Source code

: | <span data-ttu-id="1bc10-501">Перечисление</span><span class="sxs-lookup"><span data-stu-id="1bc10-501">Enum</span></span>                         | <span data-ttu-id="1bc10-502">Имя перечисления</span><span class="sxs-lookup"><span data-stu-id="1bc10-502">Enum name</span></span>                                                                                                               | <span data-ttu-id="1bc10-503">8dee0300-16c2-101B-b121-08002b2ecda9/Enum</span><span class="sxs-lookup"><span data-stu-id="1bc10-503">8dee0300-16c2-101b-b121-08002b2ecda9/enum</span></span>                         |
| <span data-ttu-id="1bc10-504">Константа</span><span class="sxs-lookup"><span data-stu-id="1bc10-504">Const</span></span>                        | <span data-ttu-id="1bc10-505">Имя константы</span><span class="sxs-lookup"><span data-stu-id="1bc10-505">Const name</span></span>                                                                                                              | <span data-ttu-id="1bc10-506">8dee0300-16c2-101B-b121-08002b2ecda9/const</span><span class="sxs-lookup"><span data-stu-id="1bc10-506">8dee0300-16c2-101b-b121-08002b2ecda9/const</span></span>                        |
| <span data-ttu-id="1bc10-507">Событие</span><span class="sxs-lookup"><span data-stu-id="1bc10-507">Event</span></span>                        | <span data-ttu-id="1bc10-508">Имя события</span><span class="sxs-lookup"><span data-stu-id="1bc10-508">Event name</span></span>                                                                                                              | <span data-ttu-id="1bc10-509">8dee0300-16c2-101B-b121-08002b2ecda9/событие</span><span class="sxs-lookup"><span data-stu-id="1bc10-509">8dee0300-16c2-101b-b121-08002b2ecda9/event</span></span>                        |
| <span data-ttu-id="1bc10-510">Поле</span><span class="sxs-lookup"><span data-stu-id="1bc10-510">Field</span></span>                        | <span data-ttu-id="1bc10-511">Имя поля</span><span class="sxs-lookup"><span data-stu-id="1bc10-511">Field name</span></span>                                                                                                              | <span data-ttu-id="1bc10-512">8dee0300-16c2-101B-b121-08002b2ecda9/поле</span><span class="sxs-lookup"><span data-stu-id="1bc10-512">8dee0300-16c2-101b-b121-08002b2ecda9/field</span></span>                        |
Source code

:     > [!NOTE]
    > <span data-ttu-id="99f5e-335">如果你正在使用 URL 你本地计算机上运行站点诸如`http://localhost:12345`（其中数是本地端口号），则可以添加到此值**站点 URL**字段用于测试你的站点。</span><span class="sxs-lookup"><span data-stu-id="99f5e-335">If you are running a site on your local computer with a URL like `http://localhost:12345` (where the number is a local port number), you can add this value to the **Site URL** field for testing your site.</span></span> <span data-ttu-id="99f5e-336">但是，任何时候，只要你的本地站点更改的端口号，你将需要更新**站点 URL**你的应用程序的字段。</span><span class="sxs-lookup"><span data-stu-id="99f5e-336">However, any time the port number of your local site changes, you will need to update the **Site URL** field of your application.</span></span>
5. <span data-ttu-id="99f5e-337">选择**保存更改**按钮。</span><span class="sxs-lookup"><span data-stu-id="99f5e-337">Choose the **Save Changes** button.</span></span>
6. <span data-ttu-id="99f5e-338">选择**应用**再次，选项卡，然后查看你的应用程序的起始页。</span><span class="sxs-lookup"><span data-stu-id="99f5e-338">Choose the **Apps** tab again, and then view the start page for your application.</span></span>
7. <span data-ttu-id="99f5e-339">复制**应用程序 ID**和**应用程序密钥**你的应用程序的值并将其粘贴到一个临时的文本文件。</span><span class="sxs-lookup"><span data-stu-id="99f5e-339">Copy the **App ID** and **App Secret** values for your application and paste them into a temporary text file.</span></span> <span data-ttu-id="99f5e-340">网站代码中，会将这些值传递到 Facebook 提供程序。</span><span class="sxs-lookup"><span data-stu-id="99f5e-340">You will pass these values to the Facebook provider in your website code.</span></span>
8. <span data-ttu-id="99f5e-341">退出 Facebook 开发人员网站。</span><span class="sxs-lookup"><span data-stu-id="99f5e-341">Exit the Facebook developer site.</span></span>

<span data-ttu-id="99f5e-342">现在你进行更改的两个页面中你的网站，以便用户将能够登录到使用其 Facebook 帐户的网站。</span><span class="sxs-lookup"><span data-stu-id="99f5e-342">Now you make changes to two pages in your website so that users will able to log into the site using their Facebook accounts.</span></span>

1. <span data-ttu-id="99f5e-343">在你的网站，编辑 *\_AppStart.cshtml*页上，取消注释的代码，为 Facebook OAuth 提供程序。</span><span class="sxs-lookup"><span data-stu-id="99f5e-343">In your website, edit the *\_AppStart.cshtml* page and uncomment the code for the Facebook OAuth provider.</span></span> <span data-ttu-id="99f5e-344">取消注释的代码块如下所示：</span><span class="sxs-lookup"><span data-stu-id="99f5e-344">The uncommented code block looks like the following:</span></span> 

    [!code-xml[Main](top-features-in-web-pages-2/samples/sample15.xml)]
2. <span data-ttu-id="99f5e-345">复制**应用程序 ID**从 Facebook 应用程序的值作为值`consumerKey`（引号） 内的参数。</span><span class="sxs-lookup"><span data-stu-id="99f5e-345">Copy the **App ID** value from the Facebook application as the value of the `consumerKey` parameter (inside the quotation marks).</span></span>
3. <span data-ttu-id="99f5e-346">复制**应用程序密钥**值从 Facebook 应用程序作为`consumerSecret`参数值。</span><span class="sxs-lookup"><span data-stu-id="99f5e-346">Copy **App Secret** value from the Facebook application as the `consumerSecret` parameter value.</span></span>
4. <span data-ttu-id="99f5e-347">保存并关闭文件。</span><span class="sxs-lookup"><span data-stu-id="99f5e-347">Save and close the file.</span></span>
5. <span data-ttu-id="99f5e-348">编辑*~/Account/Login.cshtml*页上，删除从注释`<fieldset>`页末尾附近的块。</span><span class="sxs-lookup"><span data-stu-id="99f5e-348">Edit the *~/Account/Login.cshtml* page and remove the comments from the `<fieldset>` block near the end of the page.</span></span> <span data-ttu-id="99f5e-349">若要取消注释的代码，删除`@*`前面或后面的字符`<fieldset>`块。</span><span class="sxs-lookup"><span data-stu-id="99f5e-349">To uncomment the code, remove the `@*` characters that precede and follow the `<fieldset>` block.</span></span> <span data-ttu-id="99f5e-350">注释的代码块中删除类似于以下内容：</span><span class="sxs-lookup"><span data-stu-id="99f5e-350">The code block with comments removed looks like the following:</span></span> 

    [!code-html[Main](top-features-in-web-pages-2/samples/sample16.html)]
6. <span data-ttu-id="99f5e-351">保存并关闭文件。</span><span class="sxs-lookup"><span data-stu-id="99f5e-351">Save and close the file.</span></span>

------------------------------------------------------------

● **WHAT YOU HAVE TO DO**: Tally the lines of the data above that contain the string "samples". Reply with the number alone.

● **SOLUTION TO THIS PROBLEM**: 2